ちょっと怖い話。もしもその装備がなかったら・・・

色々なことを想像するのは楽しいが、物流や運送などでその装備がなかったら現場はどうなるか? という視点でいろいろと考えてみようと思う。

「もしもパワーゲートがなかったら」

今の状況でパワーゲートがなかったとしたら、それは腰と時間の崩壊に一直線だろう。100kg超のカゴ車やコピー機を、人力でトラックの高さ(約1m)まで持ち上げるのは物理的に不可能。作業員を3倍増やすか、腰を壊すかの二択になるはずだ。

「もしもジョロダーがなかったら」

パレットに乗った荷物を荷室の奥に押し込む際、これがないと手前の荷物を一旦降ろして積み直すか、バールで無理やりこじることになる。そして作業時間が数倍に膨れ上がる。

「もしもラッシングベルトがなかったら」

急ブレーキ一発で数トンの荷物が前方にスライディングし、鳥居や運転席後部壁を突き破るという恐怖を味わうことになる。荷崩れによる商品事故も多発し、怖くて走れないだろう。

「もしも庫内灯(LED)がなかったら」

夜間の積み下ろし時、伝票の文字すら見えず、荷物のラベル確認も勘に頼ることに。誤配送の温床になり、精神的ストレスは最高潮に達すること間違いなし。

「もしもバックモニターがなかったら」

大型車の真後ろは完全な死角。これがないと、狭い配送先で「あ、コツンといったかも…」という冷や汗をかきながら、何度も運転席を降りて確認するハメに。トラックのバックは完全な運ゲーに変わる。

「もしもサイドアンダーミラーがなかったら」

トラックの左側下部は左折時の歩行者や自転車が消える魔のエリア。これがないと、目視だけでは限界があり、交差点を通るたびに緊張しっぱなしになる。もしも人がいたらどうしよう、と曲がるたびにかなりの減速が必要で、遅延が連発するに違いない。

「もしも導風板(エアデフレクター)がなかったら」

高速走行時、箱型の荷台が巨大な壁となって風を受けます。ハンドルが取られやすくなり、燃費も10〜20%悪化して会社の利益が風に消えるだろう。

「もしも補助ブレーキ(リターダ)がなかったら」

フットブレーキだけではフェード減少によってトラックは止まらなくなる。

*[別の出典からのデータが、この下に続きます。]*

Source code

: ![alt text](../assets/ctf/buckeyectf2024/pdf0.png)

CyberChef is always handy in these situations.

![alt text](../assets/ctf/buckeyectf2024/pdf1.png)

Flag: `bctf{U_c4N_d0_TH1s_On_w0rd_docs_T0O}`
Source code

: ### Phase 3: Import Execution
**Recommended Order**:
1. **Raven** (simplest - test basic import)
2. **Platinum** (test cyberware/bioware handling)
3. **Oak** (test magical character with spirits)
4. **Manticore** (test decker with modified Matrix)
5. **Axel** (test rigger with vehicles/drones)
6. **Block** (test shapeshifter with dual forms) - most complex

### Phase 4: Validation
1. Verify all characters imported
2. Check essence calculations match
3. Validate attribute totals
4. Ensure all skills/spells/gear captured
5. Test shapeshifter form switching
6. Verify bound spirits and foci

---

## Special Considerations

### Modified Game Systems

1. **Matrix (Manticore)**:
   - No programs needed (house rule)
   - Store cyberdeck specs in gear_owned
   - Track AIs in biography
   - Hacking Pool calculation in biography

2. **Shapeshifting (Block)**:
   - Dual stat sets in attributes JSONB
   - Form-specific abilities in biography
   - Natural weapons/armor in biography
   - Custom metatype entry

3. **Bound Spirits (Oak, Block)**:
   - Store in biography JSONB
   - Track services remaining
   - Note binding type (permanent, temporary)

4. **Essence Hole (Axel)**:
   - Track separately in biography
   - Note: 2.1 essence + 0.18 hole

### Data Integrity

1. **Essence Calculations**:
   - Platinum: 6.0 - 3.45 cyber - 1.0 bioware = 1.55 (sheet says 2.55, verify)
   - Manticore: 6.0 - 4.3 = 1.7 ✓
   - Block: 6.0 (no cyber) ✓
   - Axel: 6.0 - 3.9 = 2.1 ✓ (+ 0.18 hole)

補助ブレーキがない場合、常に「ブレーキが死ぬかもしれない」という恐怖と隣り合わせだ。

「もしもエアサスペンションがなかったら」

バネサスだと路面の衝撃がダイレクトに荷物へ。精密機械や卵、高級家具などを運ぶ際、到着したら中身がバラバラ…という悪夢が現実に。つまり振動で壊れそうなものはすべてトラックで運搬することができなくなるということだ。

「もしもデフロックがなかったら」

雨のぬかるみや雪道で片輪が空転した瞬間、自力脱出不能に。これがないと、未舗装の現場や積雪地域への配送は「詰み」のリスクを常にしょって仕事をすることになる。

「もしも24V対応インバーターがなかったら」

トラックの電気を家庭用100Vに変えるこれがないと、車中泊での炊飯もスマホ充電も不可だ。長距離の動く生活拠点が、ただの鉄の箱に成り下がる。

「もしもエアサスシートがなかったら」

路面からの突き上げをシートが吸収してくれないと、振動がすべて脊髄を直撃する。それによって腰痛で引退を余儀なくされるドライバーが後を絶たないという事態になる。しかしエアサスシートが普及し始めたのは1990年代に入ってからなので、腰痛で引退という道を辿るドライバーが多かったのはそんな昔の話ではないということだ。